Monday 20th May 2024

Missouri Attorney General Eric Schmitt announced Tuesday, March 10, that Missouri will join 14 other states in a multi-state amicus brief in the lawsuit filed by the National Pork Producers Council and the American Farm Bureau Federation against California’s Proposition 12.
The proposition, which was enacted by California voters in 2018, imposes strict animal-confinement rules on farmers across the country wanting access to the California market.
The amicus brief was filed in the U.S. District Court on Friday, March 6.
Schmitt said in a news release he will continue to oppose California’s attempts to exercise control over Missouri’s farmers, ranchers, and agricultural industry.

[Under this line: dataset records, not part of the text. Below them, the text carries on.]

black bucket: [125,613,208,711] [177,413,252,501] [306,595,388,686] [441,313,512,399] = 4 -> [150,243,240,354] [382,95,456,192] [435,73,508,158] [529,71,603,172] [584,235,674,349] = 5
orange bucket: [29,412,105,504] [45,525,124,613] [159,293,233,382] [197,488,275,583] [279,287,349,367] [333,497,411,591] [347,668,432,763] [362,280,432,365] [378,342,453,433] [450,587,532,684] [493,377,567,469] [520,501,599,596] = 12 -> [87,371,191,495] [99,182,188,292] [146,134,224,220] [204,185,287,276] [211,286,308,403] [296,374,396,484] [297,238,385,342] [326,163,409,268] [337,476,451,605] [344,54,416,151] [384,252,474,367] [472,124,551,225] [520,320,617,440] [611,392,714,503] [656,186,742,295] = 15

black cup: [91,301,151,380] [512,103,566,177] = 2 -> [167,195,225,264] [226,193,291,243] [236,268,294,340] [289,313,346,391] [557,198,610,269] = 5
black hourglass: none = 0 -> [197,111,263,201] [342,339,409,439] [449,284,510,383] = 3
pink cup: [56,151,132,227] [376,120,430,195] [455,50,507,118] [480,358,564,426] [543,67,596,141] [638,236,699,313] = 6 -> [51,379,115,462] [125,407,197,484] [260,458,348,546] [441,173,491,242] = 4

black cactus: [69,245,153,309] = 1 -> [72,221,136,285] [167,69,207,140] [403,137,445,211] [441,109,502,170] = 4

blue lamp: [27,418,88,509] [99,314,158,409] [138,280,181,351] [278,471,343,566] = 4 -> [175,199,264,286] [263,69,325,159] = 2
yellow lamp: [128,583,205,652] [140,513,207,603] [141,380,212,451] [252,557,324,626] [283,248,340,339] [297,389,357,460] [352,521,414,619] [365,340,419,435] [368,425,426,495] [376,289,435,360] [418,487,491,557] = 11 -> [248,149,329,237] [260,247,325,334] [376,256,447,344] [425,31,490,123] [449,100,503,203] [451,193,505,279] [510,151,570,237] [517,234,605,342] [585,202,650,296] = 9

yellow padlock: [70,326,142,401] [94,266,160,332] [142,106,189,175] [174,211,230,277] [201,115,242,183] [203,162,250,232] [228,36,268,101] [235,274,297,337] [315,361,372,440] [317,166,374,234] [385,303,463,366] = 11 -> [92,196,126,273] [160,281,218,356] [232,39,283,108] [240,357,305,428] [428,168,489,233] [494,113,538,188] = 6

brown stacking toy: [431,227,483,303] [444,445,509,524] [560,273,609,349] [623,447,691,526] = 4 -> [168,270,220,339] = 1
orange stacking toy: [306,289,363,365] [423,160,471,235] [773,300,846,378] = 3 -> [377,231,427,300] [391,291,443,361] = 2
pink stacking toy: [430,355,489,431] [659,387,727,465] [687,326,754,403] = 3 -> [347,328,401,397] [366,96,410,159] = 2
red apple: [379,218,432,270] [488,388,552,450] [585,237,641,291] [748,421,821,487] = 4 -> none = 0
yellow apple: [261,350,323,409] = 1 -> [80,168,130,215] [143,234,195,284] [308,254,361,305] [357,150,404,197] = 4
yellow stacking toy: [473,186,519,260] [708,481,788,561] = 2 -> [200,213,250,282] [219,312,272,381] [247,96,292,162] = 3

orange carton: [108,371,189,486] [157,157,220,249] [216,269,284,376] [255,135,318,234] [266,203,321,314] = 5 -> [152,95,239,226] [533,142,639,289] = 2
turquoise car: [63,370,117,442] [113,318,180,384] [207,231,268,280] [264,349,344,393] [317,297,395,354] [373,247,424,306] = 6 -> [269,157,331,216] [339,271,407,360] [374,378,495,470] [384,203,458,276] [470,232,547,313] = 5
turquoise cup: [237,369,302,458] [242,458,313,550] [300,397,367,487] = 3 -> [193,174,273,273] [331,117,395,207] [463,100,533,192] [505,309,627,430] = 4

The California law contains two operative provisions. The first provision exercises California’s authority over farming in the state by regulating the manner in which California’s own farmers may confine three types of livestock; 1) calves raised for veal, 2) breeding pigs and 3) egg-laying hens. . A second provision, however, unconstitutionally purports to extend California’s animal-confinement regulations to every farmer in the United States. It prohibits the sale in California of any veal, pork or eggs produced from animals not raised in accordance with the state’s animal-confinement regulations, regardless of where those animals were raised.
The brief, led by Indiana Attorney General Curtis Hill, argues that the U.S. Constitution’s Commerce Clause prohibits California’s attempt to override other states’ authority to adopt their own animal-husbandry policies.
According to the Missouri Department of Agriculture, Missouri ranks second in the nation for the number of farms, over 95,000, and is the seventh largest pork producer in the country at 3.5 million head.